* [What is needed]:
Transcribe these records exactly, dropping every picture.
(Source information begins)
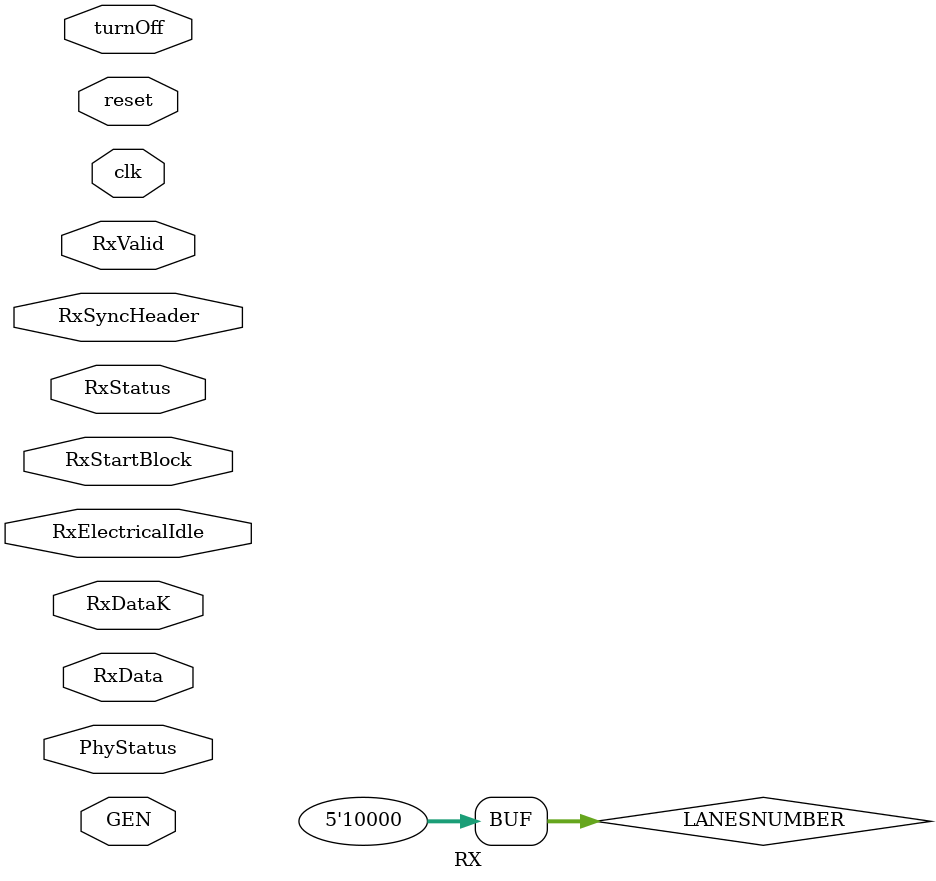
<source format=v>
module RX #(parameter GEN1_PIPEWIDTH = 8, parameter GEN2_PIPEWIDTH = 16, parameter GEN3_PIPEWIDTH = 32, parameter GEN4_PIPEWIDTH = 8,
			parameter GEN5_PIPEWIDTH = 8)(input reset, input clk, input [2:0]GEN, input [15:0]PhyStatus, input [15:0]RxValid,
										input [15:0]RxStartBlock, input [47:0]RxStatus, input [31:0]RxSyncHeader, input [15:0]RxElectricalIdle,
										input [511:0]RxData, input [63:0]RxDataK, input turnOff);
	
	wire [5:0]PIPEWIDTH;
	wire [511:0]PIPEData, descramblerData, LMCData;
	wire [63:0]PIPEDataK, descramblerDataK, LMCDataK;
	wire [15:0]PIPEDataValid, descramblerDataValid, LMCValid;
	wire [31:0]PIPESyncHeader, descramblerSyncHeader;
	reg [4:0]LANESNUMBER = 16;
	
	genvar i;
	
	generate
		for(i=0; i<16; i=i+1)
			begin
			localparam integer j = i*2;
			localparam integer k = i*3;
			localparam integer l = i*4;
			localparam integer m = i*32;
			PIPE_Rx_Data #(.GEN1_PIPEWIDTH(GEN1_PIPEWIDTH), .GEN2_PIPEWIDTH(GEN2_PIPEWIDTH), .GEN3_PIPEWIDTH(GEN3_PIPEWIDTH), .GEN4_PIPEWIDTH(GEN4_PIPEWIDTH),
						.GEN5_PIPEWIDTH(GEN5_PIPEWIDTH)) 
						PIPE(.reset(reset), .clk(clk), .GEN(GEN), .RxValid(RxValid[i]), .RxStatus(RxStatus[k+:3]), .PhyStatus(PhyStatus[i]),
							.RxData(RxData[m+:32]), .RxDataK(RxDataK[l+:4]), .RxStartBlock(RxStartBlock[i]), .RxSyncHeader(RxSyncHeader[j+:2]), .PIPEWIDTH(PIPEWIDTH),
							.PIPESyncHeader(PIPESyncHeader[j+:2]), .PIPEDataValid(PIPEDataValid[i]), .PIPEData(PIPEData[m+:32]), .PIPEDataK(PIPEDataK[l+:4]));
							
			Descrambler descrambler(.clk(clk), .reset(reset), .turnOff(turnOff), .PIPEDataValid(PIPEDataValid[i]), .PIPEWIDTH(PIPEWIDTH), 
								.PIPESyncHeader(PIPESyncHeader[j+:2]), .seedValue(24'b0), .PIPEData(PIPEData[m+:32]), .PIPEDataK(PIPEDataK[l+:4]), 
								.descramblerDataValid(descramblerDataValid[i]), .descramblerData(descramblerData[m+:32]), .descramblerDataK(descramblerDataK[l+:4]), 
								.descramblerSyncHeader(descramblerSyncHeader[j+:2]));	
			end
	endgenerate
	
	LMC #(.GEN1_PIPEWIDTH(GEN1_PIPEWIDTH), .GEN2_PIPEWIDTH(GEN2_PIPEWIDTH), .GEN3_PIPEWIDTH(GEN3_PIPEWIDTH), .GEN4_PIPEWIDTH(GEN4_PIPEWIDTH), .GEN5_PIPEWIDTH(GEN5_PIPEWIDTH))  
		lmc (.clk(clk), .reset(reset), .GEN(GEN), .descramblerSyncHeader(descramblerSyncHeader), .descramblerDataValid(descramblerDataValid),
			.LANESNUMBER(LANESNUMBER), .LMCIn(descramblerData), .descramblerDataK(descramblerDataK), .LMCValid(LMCValid), .LMCDataK(LMCDataK),.LMCData(LMCData));
										
endmodule

</source>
(Source information ends)
* [Task output]:
<source format=v>
module RX #(parameter GEN1_PIPEWIDTH = 8, parameter GEN2_PIPEWIDTH = 16, parameter GEN3_PIPEWIDTH = 32, parameter GEN4_PIPEWIDTH = 8,
			parameter GEN5_PIPEWIDTH = 8)(input reset, input clk, input [2:0]GEN, input [15:0]PhyStatus, input [15:0]RxValid,
										input [15:0]RxStartBlock, input [47:0]RxStatus, input [31:0]RxSyncHeader, input [15:0]RxElectricalIdle,
										input [511:0]RxData, input [63:0]RxDataK, input turnOff);
	
	wire [5:0]PIPEWIDTH;
	wire [511:0]PIPEData, descramblerData, LMCData;
	wire [63:0]PIPEDataK, descramblerDataK, LMCDataK;
	wire [15:0]PIPEDataValid, descramblerDataValid, LMCValid;
	wire [31:0]PIPESyncHeader, descramblerSyncHeader;
	reg [4:0]LANESNUMBER = 16;
	
	genvar i;
	
	generate
		for(i=0; i<16; i=i+1)
			begin
			localparam integer j = i*2;
			localparam integer k = i*3;
			localparam integer l = i*4;
			localparam integer m = i*32;
			PIPE_Rx_Data #(.GEN1_PIPEWIDTH(GEN1_PIPEWIDTH), .GEN2_PIPEWIDTH(GEN2_PIPEWIDTH), .GEN3_PIPEWIDTH(GEN3_PIPEWIDTH), .GEN4_PIPEWIDTH(GEN4_PIPEWIDTH),
						.GEN5_PIPEWIDTH(GEN5_PIPEWIDTH)) 
						PIPE(.reset(reset), .clk(clk), .GEN(GEN), .RxValid(RxValid[i]), .RxStatus(RxStatus[k+:3]), .PhyStatus(PhyStatus[i]),
							.RxData(RxData[m+:32]), .RxDataK(RxDataK[l+:4]), .RxStartBlock(RxStartBlock[i]), .RxSyncHeader(RxSyncHeader[j+:2]), .PIPEWIDTH(PIPEWIDTH),
							.PIPESyncHeader(PIPESyncHeader[j+:2]), .PIPEDataValid(PIPEDataValid[i]), .PIPEData(PIPEData[m+:32]), .PIPEDataK(PIPEDataK[l+:4]));
							
			Descrambler descrambler(.clk(clk), .reset(reset), .turnOff(turnOff), .PIPEDataValid(PIPEDataValid[i]), .PIPEWIDTH(PIPEWIDTH), 
								.PIPESyncHeader(PIPESyncHeader[j+:2]), .seedValue(24'b0), .PIPEData(PIPEData[m+:32]), .PIPEDataK(PIPEDataK[l+:4]), 
								.descramblerDataValid(descramblerDataValid[i]), .descramblerData(descramblerData[m+:32]), .descramblerDataK(descramblerDataK[l+:4]), 
								.descramblerSyncHeader(descramblerSyncHeader[j+:2]));	
			end
	endgenerate
	
	LMC #(.GEN1_PIPEWIDTH(GEN1_PIPEWIDTH), .GEN2_PIPEWIDTH(GEN2_PIPEWIDTH), .GEN3_PIPEWIDTH(GEN3_PIPEWIDTH), .GEN4_PIPEWIDTH(GEN4_PIPEWIDTH), .GEN5_PIPEWIDTH(GEN5_PIPEWIDTH))  
		lmc (.clk(clk), .reset(reset), .GEN(GEN), .descramblerSyncHeader(descramblerSyncHeader), .descramblerDataValid(descramblerDataValid),
			.LANESNUMBER(LANESNUMBER), .LMCIn(descramblerData), .descramblerDataK(descramblerDataK), .LMCValid(LMCValid), .LMCDataK(LMCDataK),.LMCData(LMCData));
										
endmodule

</source>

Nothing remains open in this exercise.